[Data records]
+++

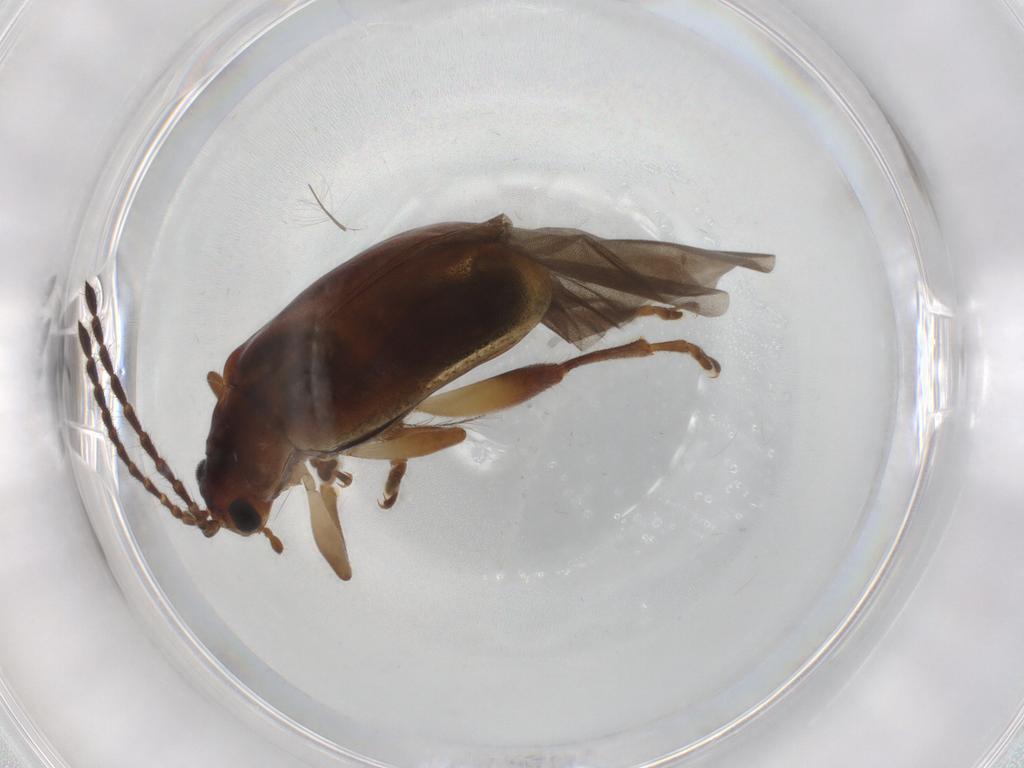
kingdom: Animalia
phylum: Arthropoda
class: Insecta
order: Coleoptera
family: Chrysomelidae
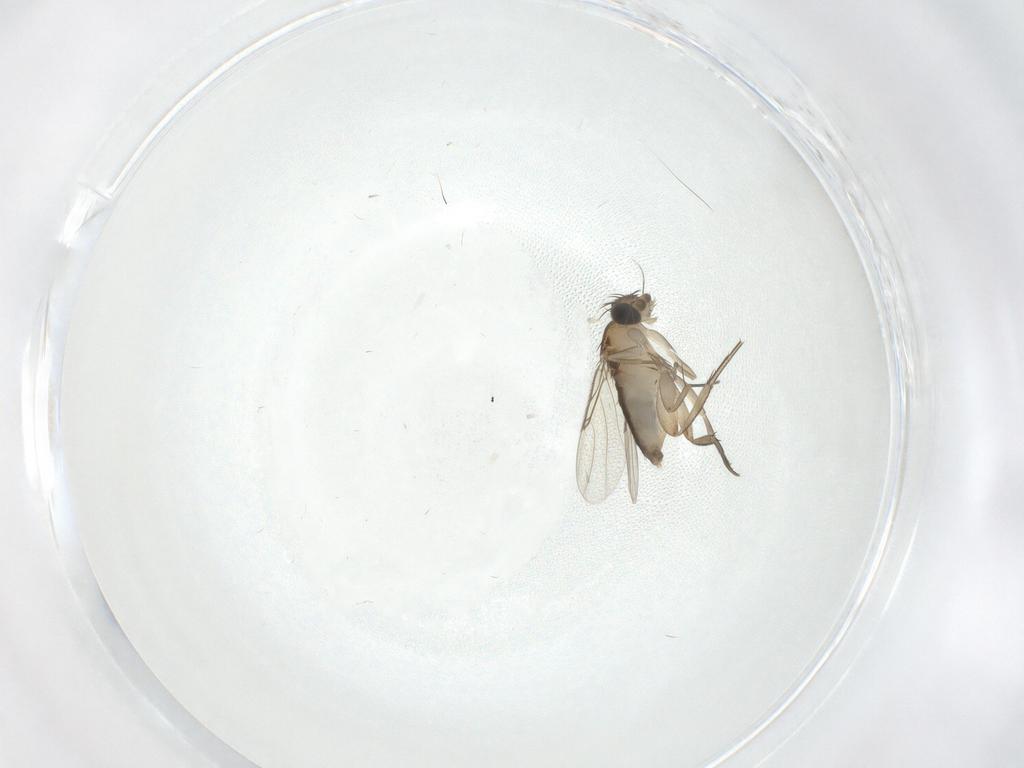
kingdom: Animalia
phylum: Arthropoda
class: Insecta
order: Diptera
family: Phoridae
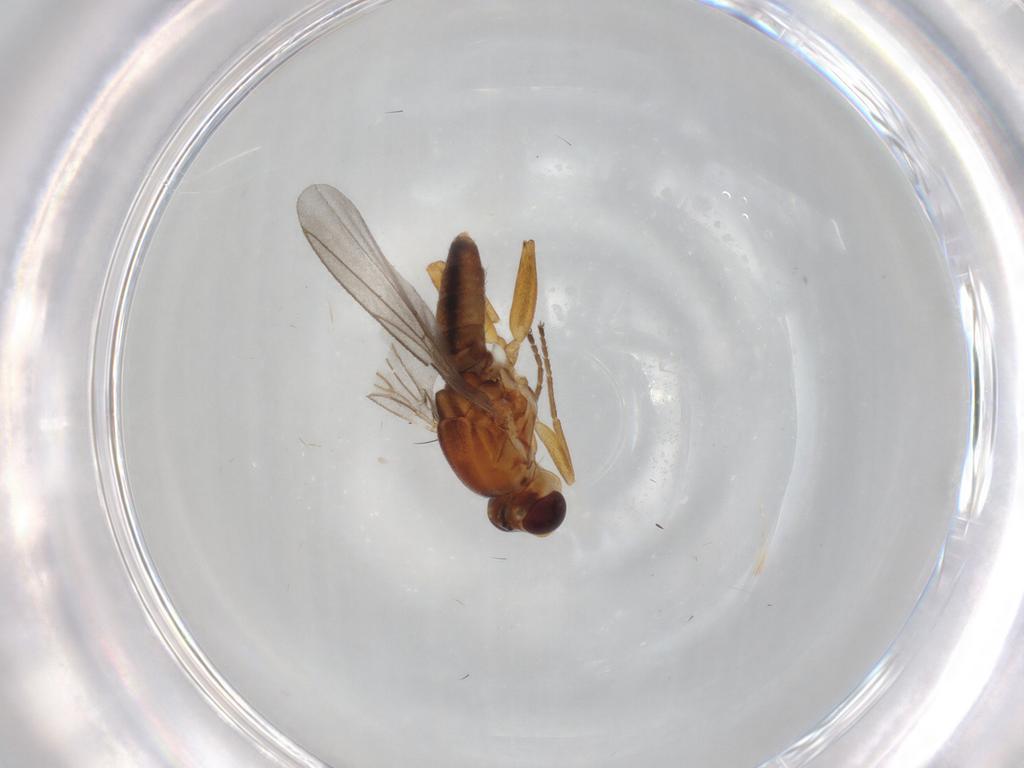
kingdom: Animalia
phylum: Arthropoda
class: Insecta
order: Diptera
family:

+++

### WORK TO COMPLETE:
Convert the lines of all the rows above into one numbered list, skipping blank lines and omitting the pictures.

### OUTPUT OF THE EXERCISE:
1. kingdom: Animalia
2. phylum: Arthropoda
3. class: Insecta
4. order: Coleoptera
5. family: Chrysomelidae
6. kingdom: Animalia
7. phylum: Arthropoda
8. class: Insecta
9. order: Diptera
10. family: Phoridae
11. kingdom: Animalia
12. phylum: Arthropoda
13. class: Insecta
14. order: Diptera
15. family:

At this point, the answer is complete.